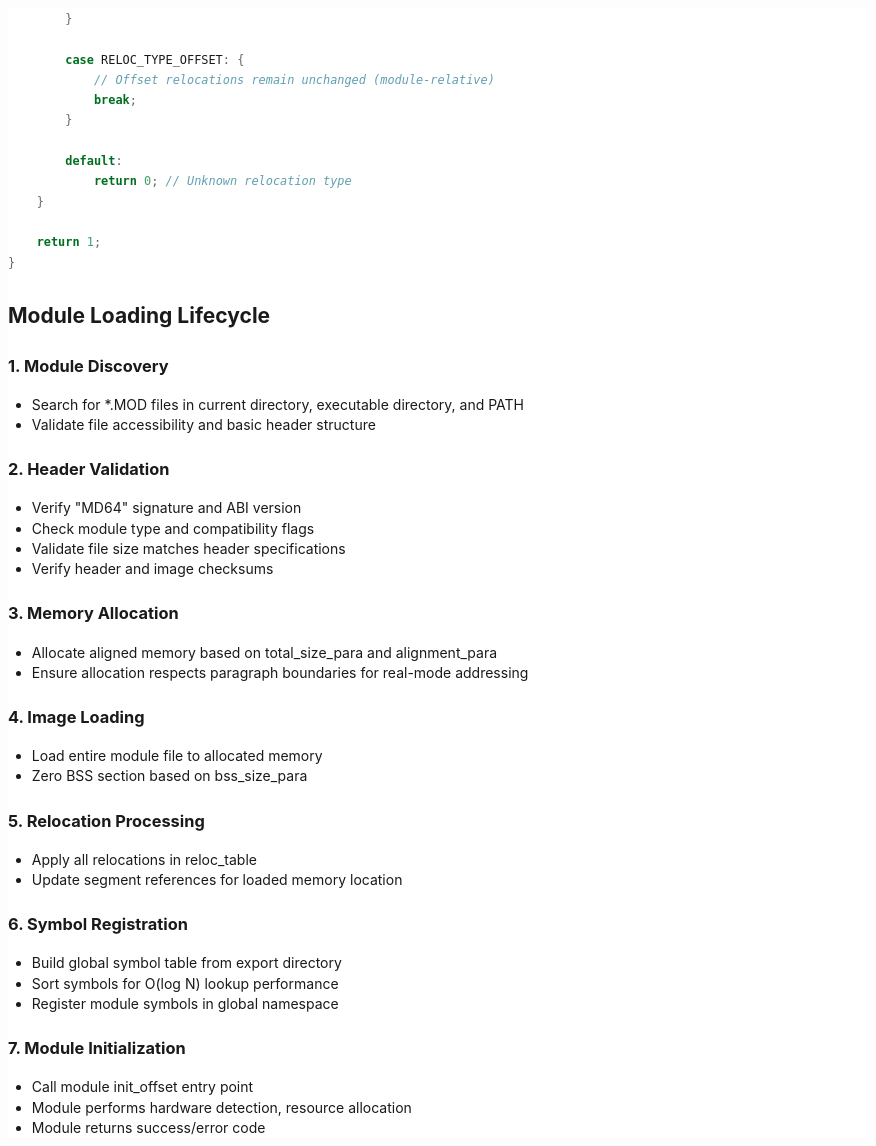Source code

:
 ```c
        }
        
        case RELOC_TYPE_OFFSET: {
            // Offset relocations remain unchanged (module-relative)
            break;
        }
        
        default:
            return 0; // Unknown relocation type
    }
    
    return 1;
}
```

## Module Loading Lifecycle

### 1. Module Discovery
- Search for *.MOD files in current directory, executable directory, and PATH
- Validate file accessibility and basic header structure

### 2. Header Validation
- Verify "MD64" signature and ABI version
- Check module type and compatibility flags
- Validate file size matches header specifications
- Verify header and image checksums

### 3. Memory Allocation
- Allocate aligned memory based on total_size_para and alignment_para
- Ensure allocation respects paragraph boundaries for real-mode addressing

### 4. Image Loading
- Load entire module file to allocated memory
- Zero BSS section based on bss_size_para

### 5. Relocation Processing
- Apply all relocations in reloc_table
- Update segment references for loaded memory location

### 6. Symbol Registration
- Build global symbol table from export directory
- Sort symbols for O(log N) lookup performance
- Register module symbols in global namespace

### 7. Module Initialization
- Call module init_offset entry point
- Module performs hardware detection, resource allocation
- Module returns success/error code
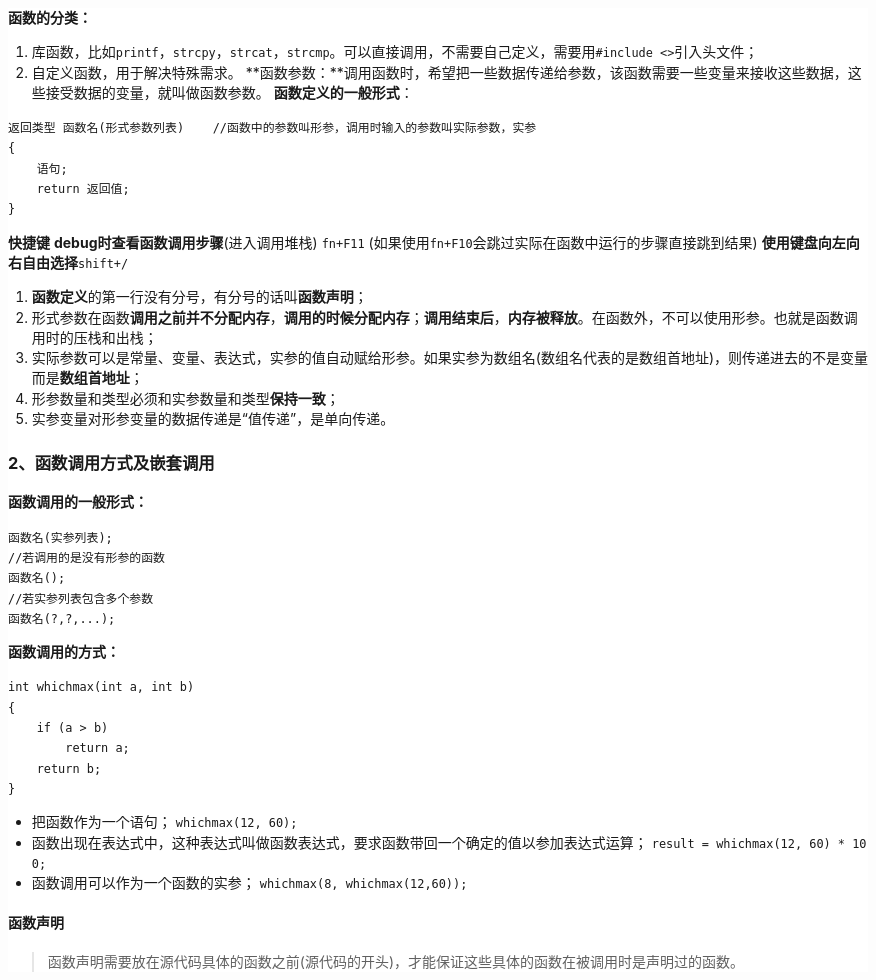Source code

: **函数的分类：**
1. 库函数，比如`printf`，`strcpy`，`strcat`，`strcmp`。可以直接调用，不需要自己定义，需要用`#include <>`引入头文件；
2. 自定义函数，用于解决特殊需求。
**函数参数：**调用函数时，希望把一些数据传递给参数，该函数需要一些变量来接收这些数据，这些接受数据的变量，就叫做函数参数。
**函数定义的一般形式**：

```
返回类型 函数名(形式参数列表)	//函数中的参数叫形参，调用时输入的参数叫实际参数，实参
{
	语句;
	return 返回值;
}
```

**快捷键**
**debug时查看函数调用步骤**(进入调用堆栈) `fn+F11`
(如果使用`fn+F10`会跳过实际在函数中运行的步骤直接跳到结果)
**使用键盘向左向右自由选择**`shift+/`

1. **函数定义**的第一行没有分号，有分号的话叫**函数声明**；
2. 形式参数在函数**调用之前并不分配内存**，**调用的时候分配内存**；**调用结束后**，**内存被释放**。在函数外，不可以使用形参。也就是函数调用时的压栈和出栈；
3. 实际参数可以是常量、变量、表达式，实参的值自动赋给形参。如果实参为数组名(数组名代表的是数组首地址)，则传递进去的不是变量而是**数组首地址**；
4. 形参数量和类型必须和实参数量和类型**保持一致**；
5. 实参变量对形参变量的数据传递是“值传递”，是单向传递。

### 2、函数调用方式及嵌套调用
**函数调用的一般形式：**

```
函数名(实参列表);
//若调用的是没有形参的函数
函数名();
//若实参列表包含多个参数
函数名(?,?,...);
```
**函数调用的方式：**

```
int whichmax(int a, int b)
{
	if (a > b)
		return a;
	return b;
}
```
- 把函数作为一个语句；
`whichmax(12, 60);`
- 函数出现在表达式中，这种表达式叫做函数表达式，要求函数带回一个确定的值以参加表达式运算；
`result = whichmax(12, 60) * 100;`
- 函数调用可以作为一个函数的实参；
`whichmax(8, whichmax(12,60));`

#### 函数声明
> 函数声明需要放在源代码具体的函数之前(源代码的开头)，才能保证这些具体的函数在被调用时是声明过的函数。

==============================

[Work item]
List the lines of the records where "Loading" occurs.

[Answer to this problem]
## Module Loading Lifecycle
### 4. Image Loading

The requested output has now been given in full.